DAR ES SALAAM, April 19 (Xinhua) -- Tanzanian authorities said on Thursday that they have stepped up measures to fight malaria, including distributing 236,420 liters of biological anti-mosquito pesticides across the country.
Ummy Mwalimu, the Minister for Health, told parliament in the capital Dodoma that the anti-malaria pesticides were specifically being used to destroy mosquito larvae.
She told the House that after taking various measures to fight the disease, including the distribution of the anti-malaria pesticides, the malaria prevalence rate has dropped to 7.3 percent in 2017 from 14.8 percent in 2016.
She said the achievements were made following strengthened national health systems, the level of investment in malaria control and a number of other strides taken by the government.
Mwalimu said after the measures taken by the government to fight malaria, the World Health Organization (WHO) awarded her ministry with a certificate of recognition.

Data for analysis:
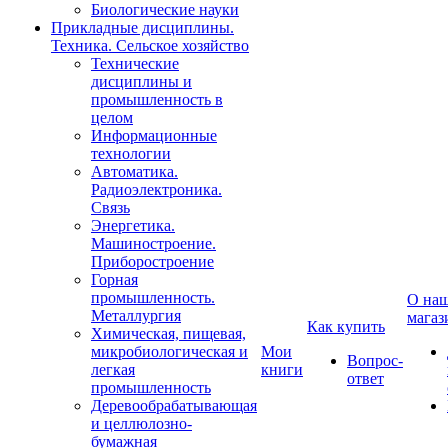
Биологические науки
Прикладные дисциплины.
Техника. Сельское хозяйство
Технические
дисциплины и
промышленность в
целом
Информационные
технологии
Автоматика.
Радиоэлектроника.
Связь
Энергетика.
Машиностроение.
Приборостроение
Горная
промышленность.
О на
Металлургия
магаз
Как купить
Химическая, пищевая,
микробиологическая и
Мои
Вопрос-
легкая
книги
ответ
промышленность
Деревообрабатывающая
и целлюлозно-
бумажная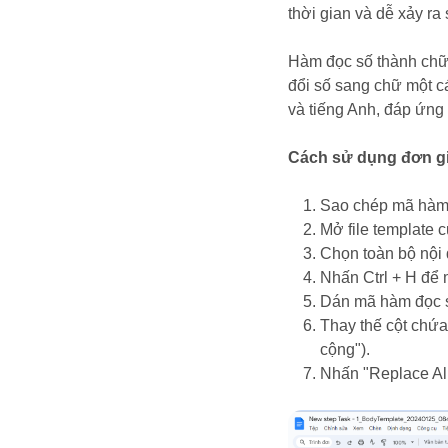
thời gian và dễ xảy ra 
Hàm đọc số thành chữ 
đổi số sang chữ một cá
và tiếng Anh, đáp ứng
Cách sử dụng đơn g
Sao chép mã hàm
Mở file template 
Chọn toàn bộ nội 
Nhấn Ctrl + H để 
Dán mã hàm đọc s
Thay thế cột chứa
cộng").
Nhấn "Replace All"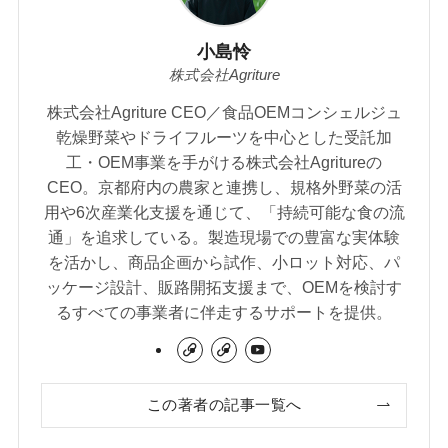
小島怜
株式会社Agriture
株式会社Agriture CEO／食品OEMコンシェルジュ
乾燥野菜やドライフルーツを中心とした受託加
工・OEM事業を手がける株式会社Agritureの
CEO。京都府内の農家と連携し、規格外野菜の活
用や6次産業化支援を通じて、「持続可能な食の流
通」を追求している。製造現場での豊富な実体験
を活かし、商品企画から試作、小ロット対応、パ
ッケージ設計、販路開拓支援まで、OEMを検討す
るすべての事業者に伴走するサポートを提供。
この著者の記事一覧へ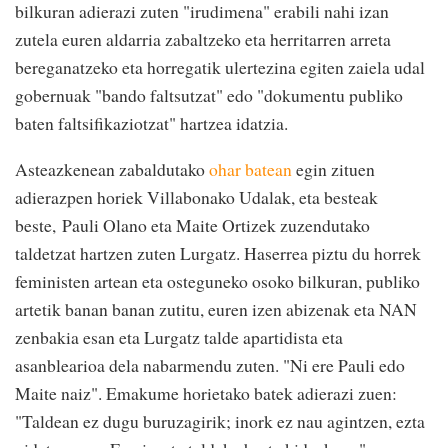
bilkuran adierazi zuten "irudimena" erabili nahi izan
zutela euren aldarria zabaltzeko eta herritarren arreta
bereganatzeko eta horregatik ulertezina egiten zaiela udal
gobernuak "bando faltsutzat" edo "d
okumentu publiko
baten faltsifikaziotzat" hartzea idatzia.
Asteazkenean zabaldutako
ohar batean
egin zituen
adierazpen horiek Villabonako Udalak, eta besteak
beste,
Pauli Olano eta Maite Ortizek zuzendutako
taldetzat hartzen zuten Lurgatz. Haserrea piztu du horrek
feministen artean eta osteguneko osoko bilkuran, publiko
artetik banan banan zutitu, euren izen abizenak eta NAN
zenbakia esan eta Lurgatz talde apartidista eta
asanblearioa dela nabarmendu zuten. "Ni ere Pauli edo
Maite naiz". Emakume horietako batek adierazi zuen:
"Taldean ez dugu buruzagirik; inork ez nau agintzen, ezta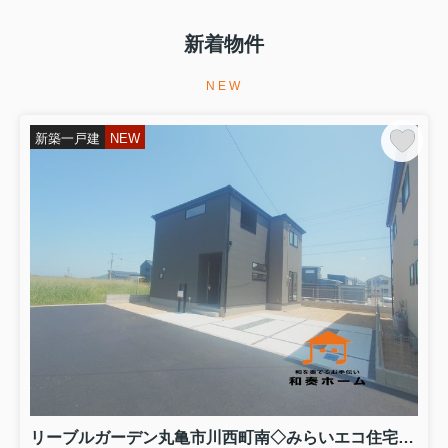
新築一戸建てご購入をお考えの方は、
和奏ホーム㈱までご相談ください。 新
築一戸建てご購入に関する疑問や諸経
新着物件
費、ご購入からお引渡しまでの流れな
ど、お客様の疑問について丁寧にご対
応いたします。 また、住宅ロ...
NEW
2026.08.04
新築一戸建
NEW
販売価格が変更になりました！
リーブルガーデン高松市香川町第八・
円座町第九・丸亀市三条町第三の販売
価格が変更になりました！どの物件も
みらいエコ住宅補助金７５万円対象の
お得な長期優良住宅です(^^♪キッチン
パントリーやファミリークロ...
2026.08.03
内覧が可能になりました！
リーブルガーデン高松市国分寺町国分
の１・１２号棟の内覧が可能になりま
した！どちらの棟もみらいエコ住宅
2026事業補助金７５万円対象のお得な
長期優良住宅ですパントリーやランド
リーブルガーデン丸亀市川西町南◇みらいエコ住宅補助金対象のお得な長期優良住宅です。 ４号棟
リールームなどのママに嬉しい...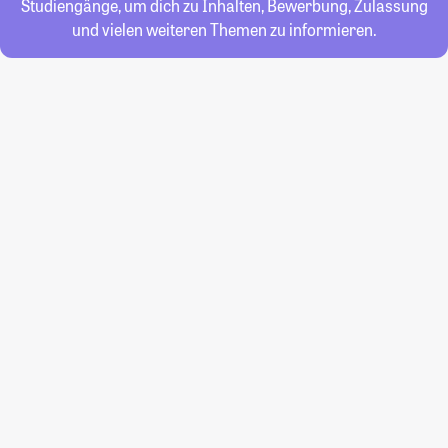
Studiengänge, um dich zu Inhalten, Bewerbung, Zulassung
und vielen weiteren Themen zu informieren.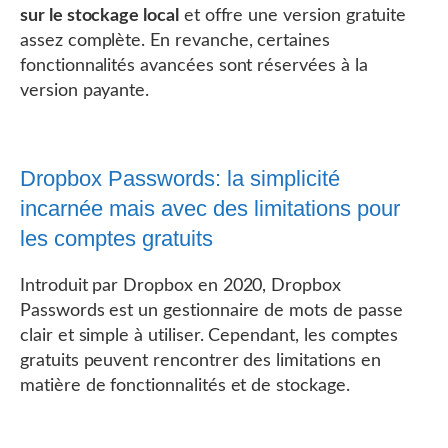
sur le stockage local
et offre une version gratuite
assez complète. En revanche, certaines
fonctionnalités avancées sont réservées à la
version payante.
Dropbox Passwords: la simplicité
incarnée mais avec des limitations pour
les comptes gratuits
Introduit par Dropbox en 2020, Dropbox
Passwords est un gestionnaire de mots de passe
clair et simple à utiliser. Cependant, les comptes
gratuits peuvent rencontrer des limitations en
matière de fonctionnalités et de stockage.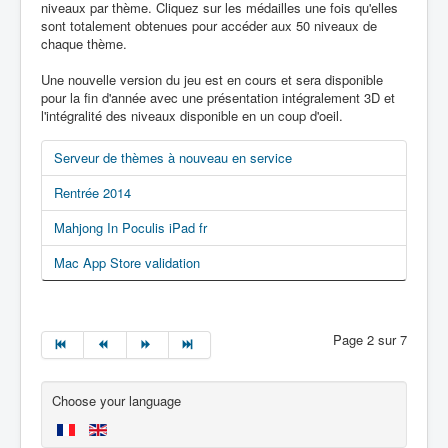
niveaux par thème. Cliquez sur les médailles une fois qu'elles
sont totalement obtenues pour accéder aux 50 niveaux de
chaque thème.
Une nouvelle version du jeu est en cours et sera disponible
pour la fin d'année avec une présentation intégralement 3D et
l'intégralité des niveaux disponible en un coup d'oeil.
Serveur de thèmes à nouveau en service
Rentrée 2014
Mahjong In Poculis iPad fr
Mac App Store validation
Page 2 sur 7
Choose your language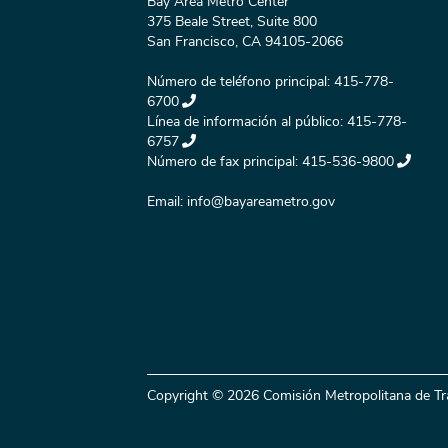
Bay Area Metro Center
375 Beale Street, Suite 800
San Francisco, CA 94105-2066
Número de teléfono principal:
415-778-
6700
Línea de información al público:
415-778-
6757
Número de fax principal:
415-536-9800
Email:
info@bayareametro.gov
Copyright © 2026 Comisión Metropolitana de Tr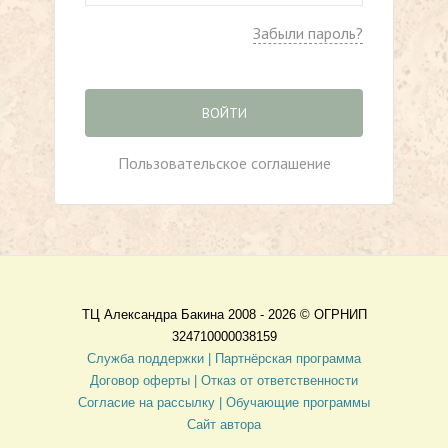
Забыли пароль?
ВОЙТИ
Пользовательское соглашение
ТЦ Александра Бакина 2008 - 2026 ©
ОГРНИП
324710000038159
Служба поддержки |
Партнёрская программа
Договор оферты
| Отказ от ответственности
Согласие на рассылку |
Обучающие программы
Сайт автора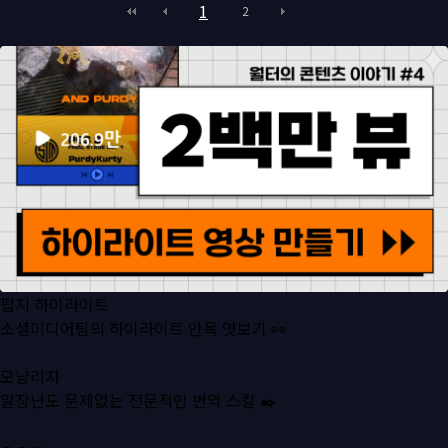
1
2
펍지 하이라이트
소셜미디어팀의 하이라이트 안목 엿보기 👀
모냥리자
말장난도 문제없는 전문적인 번역 스킬 ✒️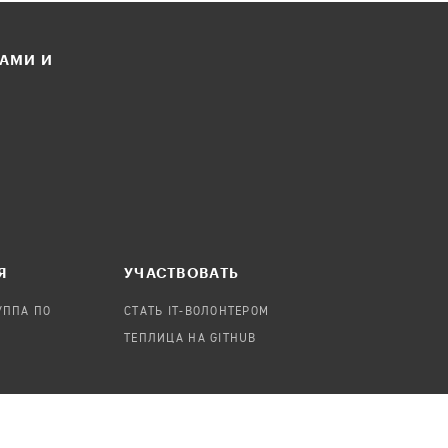
ЛАМИ И
Я
УЧАСТВОВАТЬ
УППА ПО
СТАТЬ IT-ВОЛОНТЕРОМ
ТЕПЛИЦА НА GITHUB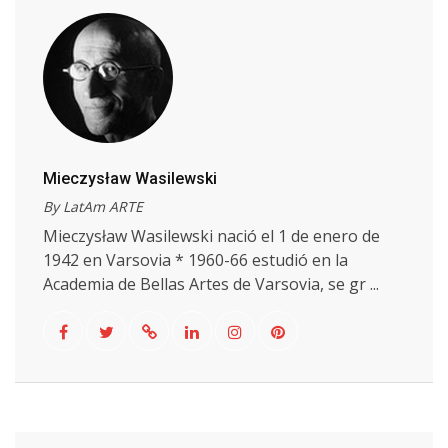
Mieczysław Wasilewski
By LatAm ARTE
Mieczysław Wasilewski nació el 1 de enero de
1942 en Varsovia * 1960-66 estudió en la
Academia de Bellas Artes de Varsovia, se gr ...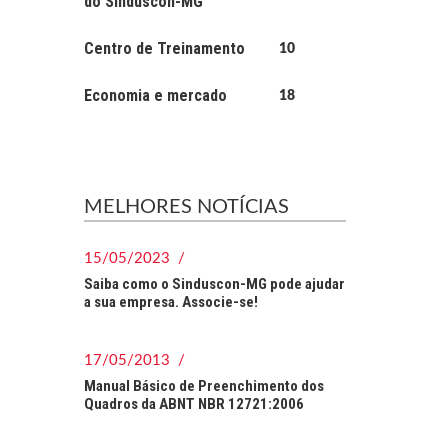
do Sinduscon-MG
Centro de Treinamento
10
Economia e mercado
18
MELHORES NOTÍCIAS
15/05/2023 /
Saiba como o Sinduscon-MG pode ajudar
a sua empresa. Associe-se!
17/05/2013 /
Manual Básico de Preenchimento dos
Quadros da ABNT NBR 12721:2006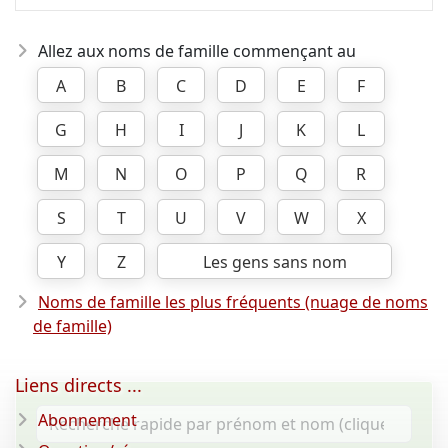
Allez aux noms de famille commençant au
A
B
C
D
E
F
G
H
I
J
K
L
M
N
O
P
Q
R
S
T
U
V
W
X
Y
Z
Les gens sans nom
Noms de famille les plus fréquents (nuage de noms
de famille)
Liens directs ...
Abonnement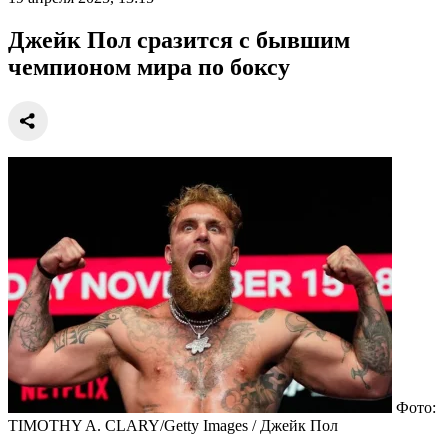
Джейк Пол сразится с бывшим
чемпионом мира по боксу
Фото:
TIMOTHY A. CLARY/Getty Images / Джейк Пол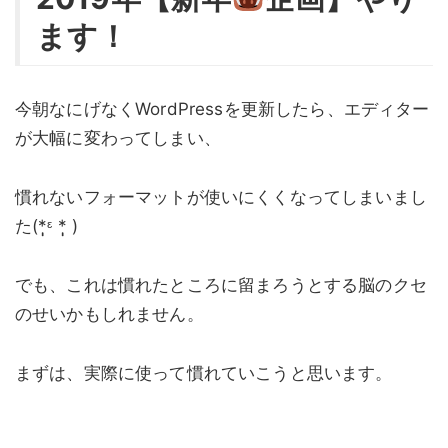
ます！
今朝なにげなくWordPressを更新したら、エディター
が大幅に変わってしまい、
慣れないフォーマットが使いにくくなってしまいまし
た(*̩̩̩ᵋ *̩̩̩ )
でも、これは慣れたところに留まろうとする脳のクセ
のせいかもしれません。
まずは、実際に使って慣れていこうと思います。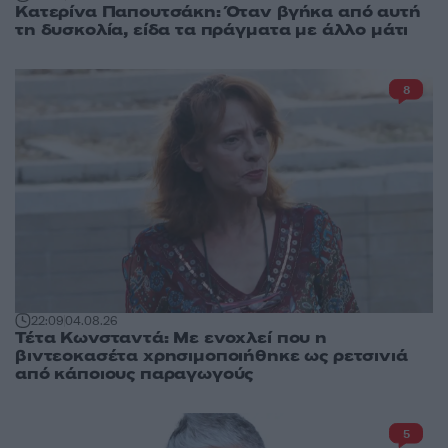
Κατερίνα Παπουτσάκη: Όταν βγήκα από αυτή
τη δυσκολία, είδα τα πράγματα με άλλο μάτι
8
22:09
04.08.26
Τέτα Κωνσταντά: Με ενοχλεί που η
βιντεοκασέτα χρησιμοποιήθηκε ως ρετσινιά
από κάποιους παραγωγούς
5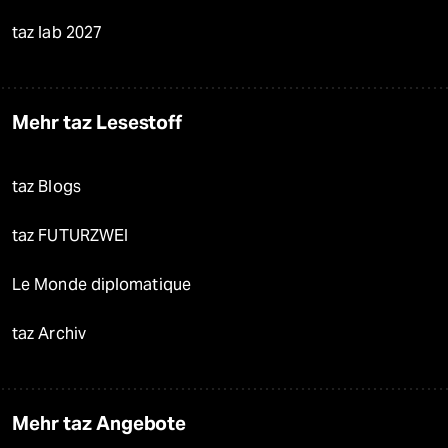
taz lab 2027
Mehr taz Lesestoff
taz Blogs
taz FUTURZWEI
Le Monde diplomatique
taz Archiv
Mehr taz Angebote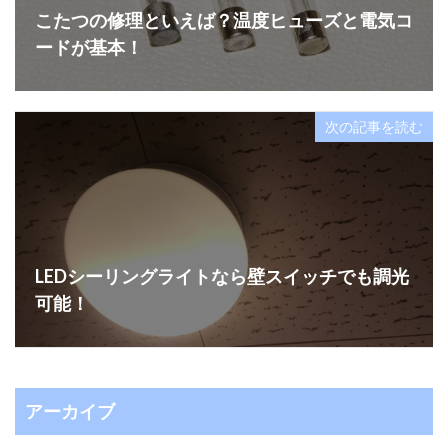
こたつの修理といえば？温度ヒューズと電気コ
ードが基本！
次の記事を読む
LEDシーリングライトなら壁スイッチでも調光
可能！
アーカイブ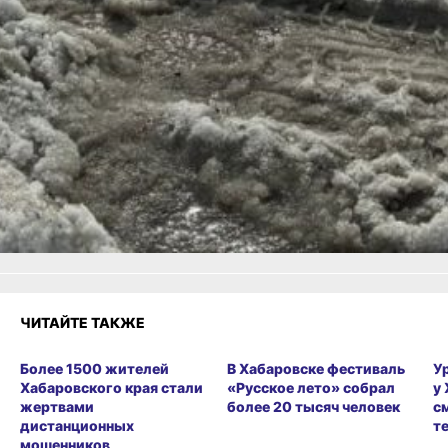
обнаруживать дроны
Читайте нас в соцсетях:
ВКонтакте
,
Одноклассники,
Телеграм
или
Яндекс.Дзен
и
МАКС
Как вам материал?
Огонь!
Супер
Удивило
Грустно
1
Злость
Разочарование
ЧИТАЙТЕ ТАКЖЕ
Более 1500 жителей
В Хабаровске фестиваль
У
Хабаровского края стали
«Русское лето» собрал
у
жертвами
более 20 тысяч человек
с
дистанционных
т
мошенников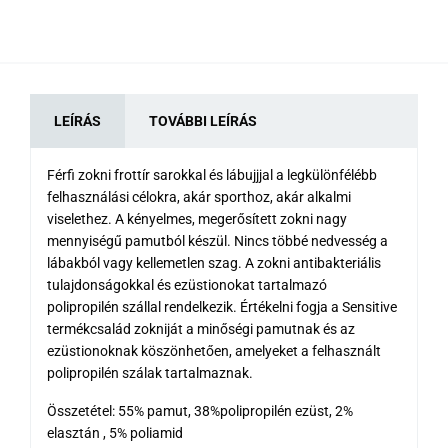
LEÍRÁS
TOVÁBBI LEÍRÁS
Férfi zokni frottír sarokkal és lábujjjal a legkülönfélébb
felhasználási célokra, akár sporthoz, akár alkalmi
viselethez. A kényelmes, megerősített zokni nagy
mennyiségű pamutból készül. Nincs többé nedvesség a
lábakból vagy kellemetlen szag. A zokni antibakteriális
tulajdonságokkal és ezüstionokat tartalmazó
polipropilén szállal rendelkezik. Értékelni fogja a Sensitive
termékcsalád zokniját a minőségi pamutnak és az
ezüstionoknak köszönhetően, amelyeket a felhasznált
polipropilén szálak tartalmaznak.
Összetétel: 55% pamut, 38%polipropilén ezüst, 2%
elasztán , 5% poliamid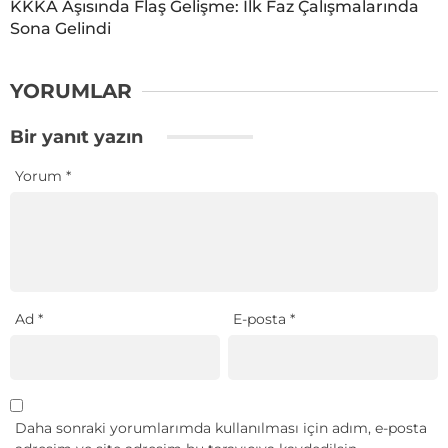
KKKA Aşısında Flaş Gelişme: İlk Faz Çalışmalarında
Sona Gelindi
YORUMLAR
Bir yanıt yazın
Yorum
*
Ad
*
E-posta
*
Daha sonraki yorumlarımda kullanılması için adım, e-posta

Work instruction A: Copy the Tanzania malaria article word for word, everything from "Mwalimu said after" down to "certificate of recognition.".
Work instruction B: Continue the news article on Tanzania's fight against malaria, picking up after its final sentence.

Response area A:
Mwalimu said after the measures taken by the government to fight malaria, the World Health Organization (WHO) awarded her ministry with a certificate of recognition.

Response area B:
However, the minister said malaria continued to remain one of the major threats to public health, causing hundreds of deaths annually.
Currently in Tanzania, 90 percent of the population lives in areas that carry a high risk of malaria transmission, according to the National Malaria Control Program.
Mwalimu also presented a catalogue of priorities set by the ministry for the next fiscal year that begins in July to improve health services provision in the country.
The priorities included the strengthening of vaccination services to children where she explained that up to December last year, all of the targeted children had been vaccinated.